Logística inteligente
Um dos principais empecilhos à montagem do projeto de engorda na Chácara Mutum, em Rio Brilhante, era a distância que separava essa propriedade, no sul do Estado, das fazendas de recria que Guilherme Motta possui nas regiões de Paiaguás e Nabileque, em pleno Pantanal sul-mato-grossense. Era preciso viabilizar o transporte dos animais até o local de terminação a custo razoável, do contrário o projeto se inviabilizaria. Das fazendas a Corumbá, o problema estava resolvido. Como já fizera antes com bois gordos, Motta colocaria os garrotes em barcaças e os conduziria pela hidrovia do Rio Paraguai. O problema estava nos 600 km que separava Corumbá de Rio Brilhante. Depois de muito pensar, ele encontrou uma solução inteligente: em parceria com o frigorífico onde abate os animais, sincronizou o transporte de bois magros e gordos, diminuindo o custo do frete.
Hoje, o mesmo veículo que leva os garrotes recriados de Corumbá para Rio Brilhante transporta os bois já acabados do confinamento para o frigorífico, em Campo Grande, a 150 km de distância. “Só liberamos o caminhão com destino a Corumbá quando temos lotes prontos para o abate”, diz o médico veterinário Luís Fernando Ciriani, gerente do semiconfinamento.
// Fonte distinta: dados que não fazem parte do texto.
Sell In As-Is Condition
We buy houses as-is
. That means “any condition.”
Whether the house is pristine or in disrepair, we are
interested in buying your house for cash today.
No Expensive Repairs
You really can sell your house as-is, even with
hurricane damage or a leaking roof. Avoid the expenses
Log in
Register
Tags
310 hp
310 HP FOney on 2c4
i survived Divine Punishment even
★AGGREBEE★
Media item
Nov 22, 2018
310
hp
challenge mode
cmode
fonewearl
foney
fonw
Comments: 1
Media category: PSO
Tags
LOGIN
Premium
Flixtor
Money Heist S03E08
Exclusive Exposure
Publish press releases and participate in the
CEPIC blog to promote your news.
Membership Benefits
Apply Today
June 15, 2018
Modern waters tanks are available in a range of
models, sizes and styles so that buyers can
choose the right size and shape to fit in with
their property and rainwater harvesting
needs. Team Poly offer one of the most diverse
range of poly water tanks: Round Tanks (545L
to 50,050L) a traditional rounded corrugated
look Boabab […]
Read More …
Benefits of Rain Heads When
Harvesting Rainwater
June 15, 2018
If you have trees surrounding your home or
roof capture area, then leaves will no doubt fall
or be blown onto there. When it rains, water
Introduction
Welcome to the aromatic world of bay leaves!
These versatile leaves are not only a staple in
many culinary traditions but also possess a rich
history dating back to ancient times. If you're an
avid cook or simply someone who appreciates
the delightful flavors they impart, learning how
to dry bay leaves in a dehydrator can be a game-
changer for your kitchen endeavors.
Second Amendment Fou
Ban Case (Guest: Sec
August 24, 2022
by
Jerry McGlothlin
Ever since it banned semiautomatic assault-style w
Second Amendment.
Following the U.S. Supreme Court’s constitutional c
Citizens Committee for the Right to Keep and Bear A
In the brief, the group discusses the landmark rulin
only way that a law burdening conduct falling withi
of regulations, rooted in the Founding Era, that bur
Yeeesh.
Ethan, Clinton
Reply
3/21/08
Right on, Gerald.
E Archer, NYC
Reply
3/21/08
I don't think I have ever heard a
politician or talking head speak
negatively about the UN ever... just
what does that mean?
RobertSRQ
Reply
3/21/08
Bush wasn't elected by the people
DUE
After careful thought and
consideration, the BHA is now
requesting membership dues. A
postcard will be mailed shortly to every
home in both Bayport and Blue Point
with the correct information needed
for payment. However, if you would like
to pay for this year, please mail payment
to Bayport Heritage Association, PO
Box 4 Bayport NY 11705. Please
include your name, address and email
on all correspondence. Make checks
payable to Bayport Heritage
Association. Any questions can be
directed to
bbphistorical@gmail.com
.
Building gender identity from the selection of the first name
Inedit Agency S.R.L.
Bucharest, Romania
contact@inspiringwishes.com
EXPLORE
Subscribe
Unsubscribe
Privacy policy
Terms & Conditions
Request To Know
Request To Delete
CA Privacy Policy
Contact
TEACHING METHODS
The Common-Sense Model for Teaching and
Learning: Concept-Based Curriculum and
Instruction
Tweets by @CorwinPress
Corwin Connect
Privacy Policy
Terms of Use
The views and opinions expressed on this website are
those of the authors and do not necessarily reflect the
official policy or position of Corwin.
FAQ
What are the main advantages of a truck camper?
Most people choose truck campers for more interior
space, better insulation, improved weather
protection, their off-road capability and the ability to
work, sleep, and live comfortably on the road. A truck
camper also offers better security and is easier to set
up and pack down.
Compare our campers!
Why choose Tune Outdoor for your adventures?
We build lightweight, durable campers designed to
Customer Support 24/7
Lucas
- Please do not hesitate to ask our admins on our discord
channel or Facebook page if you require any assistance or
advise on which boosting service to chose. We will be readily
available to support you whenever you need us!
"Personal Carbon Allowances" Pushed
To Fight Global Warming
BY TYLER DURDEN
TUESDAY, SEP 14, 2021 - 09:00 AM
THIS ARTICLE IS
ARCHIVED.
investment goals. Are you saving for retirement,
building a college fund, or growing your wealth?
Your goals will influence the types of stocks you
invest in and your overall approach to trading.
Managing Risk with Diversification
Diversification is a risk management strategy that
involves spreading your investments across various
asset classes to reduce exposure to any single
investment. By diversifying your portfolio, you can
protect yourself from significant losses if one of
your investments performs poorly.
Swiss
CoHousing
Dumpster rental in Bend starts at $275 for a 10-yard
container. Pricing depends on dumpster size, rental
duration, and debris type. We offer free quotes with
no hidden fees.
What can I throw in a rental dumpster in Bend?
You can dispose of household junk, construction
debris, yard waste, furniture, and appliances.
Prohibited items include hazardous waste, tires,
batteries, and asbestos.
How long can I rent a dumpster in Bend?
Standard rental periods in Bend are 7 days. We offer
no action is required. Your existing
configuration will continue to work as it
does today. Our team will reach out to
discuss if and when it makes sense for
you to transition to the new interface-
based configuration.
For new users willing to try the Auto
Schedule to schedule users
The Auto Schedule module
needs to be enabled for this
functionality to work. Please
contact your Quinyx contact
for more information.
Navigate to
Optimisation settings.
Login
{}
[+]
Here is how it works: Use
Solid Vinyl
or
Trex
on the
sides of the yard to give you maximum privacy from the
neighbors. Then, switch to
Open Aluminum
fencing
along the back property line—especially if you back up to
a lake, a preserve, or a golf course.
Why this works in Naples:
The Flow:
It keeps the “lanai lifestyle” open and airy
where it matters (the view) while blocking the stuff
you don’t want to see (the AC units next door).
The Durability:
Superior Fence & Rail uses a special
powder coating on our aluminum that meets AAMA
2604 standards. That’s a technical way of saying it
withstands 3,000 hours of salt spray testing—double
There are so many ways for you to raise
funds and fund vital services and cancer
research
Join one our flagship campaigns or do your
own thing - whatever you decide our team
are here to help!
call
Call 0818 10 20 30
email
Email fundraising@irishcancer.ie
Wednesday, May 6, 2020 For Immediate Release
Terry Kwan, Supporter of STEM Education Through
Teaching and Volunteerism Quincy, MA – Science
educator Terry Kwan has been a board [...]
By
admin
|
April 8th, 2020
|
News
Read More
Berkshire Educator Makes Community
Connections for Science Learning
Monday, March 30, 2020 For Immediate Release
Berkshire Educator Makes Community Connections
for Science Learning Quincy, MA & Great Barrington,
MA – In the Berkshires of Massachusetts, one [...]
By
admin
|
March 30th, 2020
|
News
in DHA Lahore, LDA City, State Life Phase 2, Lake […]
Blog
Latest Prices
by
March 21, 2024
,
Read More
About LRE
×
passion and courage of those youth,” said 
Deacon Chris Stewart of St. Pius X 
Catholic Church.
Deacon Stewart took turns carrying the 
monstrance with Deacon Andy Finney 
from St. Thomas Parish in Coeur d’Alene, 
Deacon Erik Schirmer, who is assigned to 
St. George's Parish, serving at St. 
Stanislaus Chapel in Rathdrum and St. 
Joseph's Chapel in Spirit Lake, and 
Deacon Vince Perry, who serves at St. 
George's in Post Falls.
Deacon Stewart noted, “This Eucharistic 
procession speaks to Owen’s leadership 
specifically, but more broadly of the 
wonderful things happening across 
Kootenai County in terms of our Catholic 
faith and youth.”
Além dessa sincronização na logística de transporte, a empresa usa caminhões de maior capacidade, com dois andares, para 45 bois magros ou 40 bois gordos por viagem; ou bitrens, também de dois andares, que podem carregar 80 garrotes e 70 animais terminados.
A viabilidade do transporte dos animais das fazendas no Pantanal para o semiconfinamento foi crucial para que a empresa mantivesse um sistema de recria de baixo custo. “Hoje, essa atividade, em larga escala e em sistema extensivo, não é mais viável em muitas regiões do MS. Faltam pastagens tanto para compra quanto para arrendamento e o preço da terra com o avanço da cana, das lavouras de grãos e do reflorestamento, ficou incompatível com a rentabilidade proporcionada pela pecuária de corte”, conclui Motta.
*Matéria de Fernando Yassu, originalmente publicada na Revista DBO de junho de 2013 (páginas 68 a 76).